El 25% de la población mundial tiene algún tipo de trastorno mental, lo que equivale a una de cada cuatro personas[1]. Sea mayor o menor el número de personas que viven con algún tipo de trastorno mental, no hay excusa para la discriminación. Nuestra cultura nos enseña a burlarnos y excluir a aquellos que consideramos “diferentes” y, en este caso, son muchas las personas que se encuentran marginadas por este motivo. Sin embargo, no nos paramos a pensar en que, en la sociedad que vivimos, todos estamos enfermos, a costa de que este tipo de sistema siga sobreviviendo. Y es precisamente porque la sociedad está enferma, por lo que se dan los diferentes tipos de discriminación, entre ellos, el cuerdismo.

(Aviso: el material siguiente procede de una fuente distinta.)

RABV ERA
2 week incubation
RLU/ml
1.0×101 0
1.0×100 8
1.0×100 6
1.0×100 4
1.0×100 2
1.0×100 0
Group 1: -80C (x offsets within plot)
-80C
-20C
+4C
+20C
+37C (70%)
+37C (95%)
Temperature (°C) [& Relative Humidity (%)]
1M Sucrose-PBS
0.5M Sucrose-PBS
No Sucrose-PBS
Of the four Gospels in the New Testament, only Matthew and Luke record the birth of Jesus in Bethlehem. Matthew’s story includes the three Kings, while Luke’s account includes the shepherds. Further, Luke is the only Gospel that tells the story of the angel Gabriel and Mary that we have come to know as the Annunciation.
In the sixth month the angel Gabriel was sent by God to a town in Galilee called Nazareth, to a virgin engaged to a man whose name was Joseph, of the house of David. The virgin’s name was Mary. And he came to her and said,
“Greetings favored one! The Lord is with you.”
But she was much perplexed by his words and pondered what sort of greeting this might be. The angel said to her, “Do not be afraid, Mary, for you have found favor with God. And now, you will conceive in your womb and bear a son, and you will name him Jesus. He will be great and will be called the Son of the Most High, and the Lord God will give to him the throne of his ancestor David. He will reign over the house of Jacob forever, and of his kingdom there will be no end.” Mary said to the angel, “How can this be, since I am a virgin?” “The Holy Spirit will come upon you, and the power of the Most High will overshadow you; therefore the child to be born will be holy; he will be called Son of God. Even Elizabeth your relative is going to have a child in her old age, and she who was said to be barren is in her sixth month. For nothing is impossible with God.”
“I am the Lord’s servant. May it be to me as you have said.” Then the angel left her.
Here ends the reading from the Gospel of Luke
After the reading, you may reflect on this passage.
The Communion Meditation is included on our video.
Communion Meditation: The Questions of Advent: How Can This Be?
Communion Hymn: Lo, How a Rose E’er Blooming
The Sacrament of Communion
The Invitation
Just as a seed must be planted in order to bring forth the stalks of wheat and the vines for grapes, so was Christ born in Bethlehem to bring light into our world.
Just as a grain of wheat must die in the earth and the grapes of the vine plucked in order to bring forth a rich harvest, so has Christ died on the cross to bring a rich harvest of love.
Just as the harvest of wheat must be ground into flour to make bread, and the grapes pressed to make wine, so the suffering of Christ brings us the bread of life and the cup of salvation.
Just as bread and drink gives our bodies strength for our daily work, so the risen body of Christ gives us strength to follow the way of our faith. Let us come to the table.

La estigmatización de la enfermedad mental tiene muchas veces, como consecuencia, el autoestigma: “el estigma internalizado se ha relacionado con creencias de desvalorización y discriminación, con disminución de la calidad de vida, la autoestima, la autoeficacia y el agravamiento de los síntomas.”[2] De modo que además de soportar la carga de la opresión externa, podemos llegar a dañarnos todavía más a nosotros mismos con esa supuesta valoración negativa a la que debemos someternos.
“El estigma que este colectivo sufre no está sencillamente arraigado en la carencia de información, aun cuando también colabora negativamente sino que está arraigado en las personas, en las familias, en la sociedad misma. Muchos de los mitos sobre el enfermo mental especialmente el de la violencia y el de la incapacidad son transmitidos de unos a otros, en las familias, en los medios de comunicación, en el cine, etc. contaminando todas las actividades sociales.”[3]